MEXICO CITY - A fire broke out early Friday at a popular nightclub that the city had repeatedly sought to shut down, killing 20 people trapped inside and injuring two dozen others, officials said.
Police said a short circuit in the sound booth may have sparked the blaze shortly after 5 a.m., but firefighters said witnesses reported hearing several explosions at the Lobohombo club.
The blaze was extinguished within 90 minutes.
Witnesses said patrons panicked when smoke began filling the disco, and began scrambling to escape out the club's only exit. The building had no emergency exits, authorities said.
At first, security guards at the front door stopped patrons from leaving unless they could prove they had paid their bill, some said.
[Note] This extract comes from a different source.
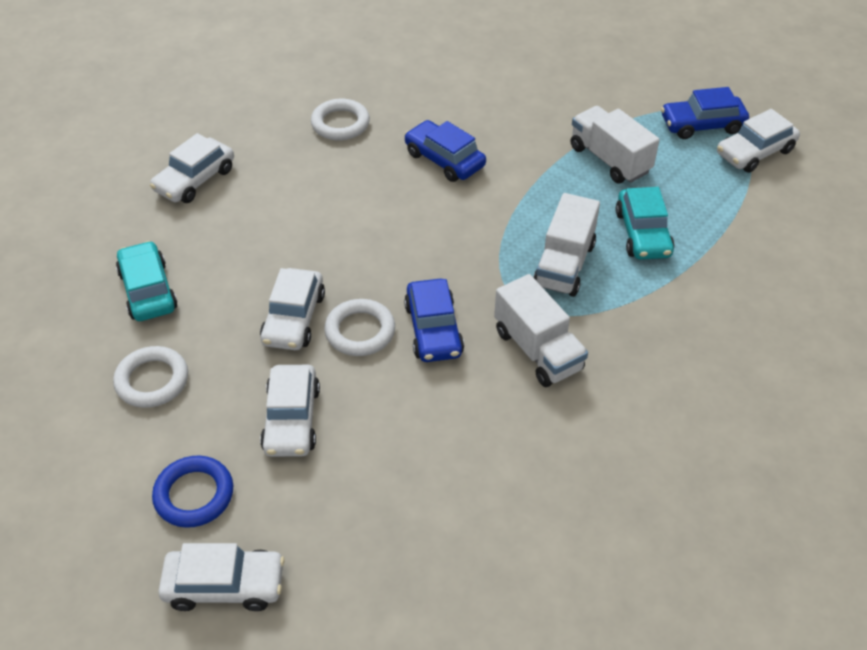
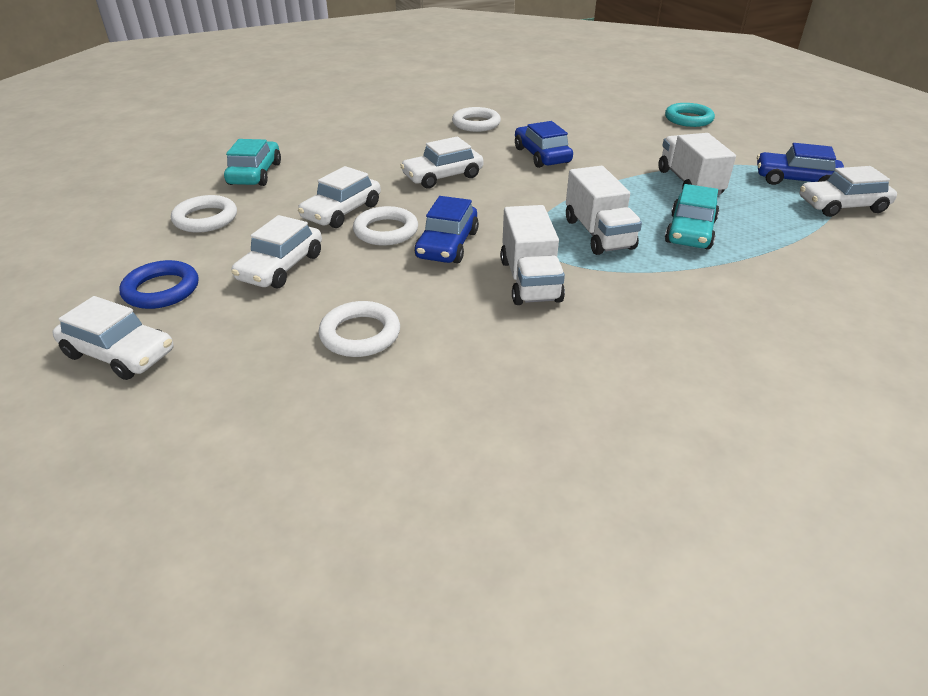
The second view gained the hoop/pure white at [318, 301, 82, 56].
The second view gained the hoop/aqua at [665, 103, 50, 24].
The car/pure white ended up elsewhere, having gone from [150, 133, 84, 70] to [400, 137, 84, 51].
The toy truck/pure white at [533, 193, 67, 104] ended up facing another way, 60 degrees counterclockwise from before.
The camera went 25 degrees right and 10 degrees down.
Survivor Sara Falcon said she and several others were begging to get out.
''Everyone was shouting,'' she told TV Azteca, wiping away tears. ''Many people were on fire, yelling and throwing themselves on the floor. Others were yelling, 'Open the door because people are burning!'''
Her aunt, Lorena Falcon Perez, also complained on national television that security guards at first refused to allow patrons to leave.
She said that here 16-year-old daughter was seriously burned but her daughters-in-law escaped safely.
''When the doctors told me about my daughter, I fainted,'' Perez said. ''It's not right what those (owners of the disco) did. A place that has events like this, should at least be safe.''
Hours after the fire broke out, hundreds milled outside the charred building, its mirrored facade shattered and blackened with smoke. Its trademark face of a cartoon dog was completely defaced by the fire.
Carlos Millan, 22, stood outside watching in disbelief. He said he went to Lobohombo at least twice a week - and had been there just hours before Friday's blaze.
''A lot of people come here. It's really safe,'' he said.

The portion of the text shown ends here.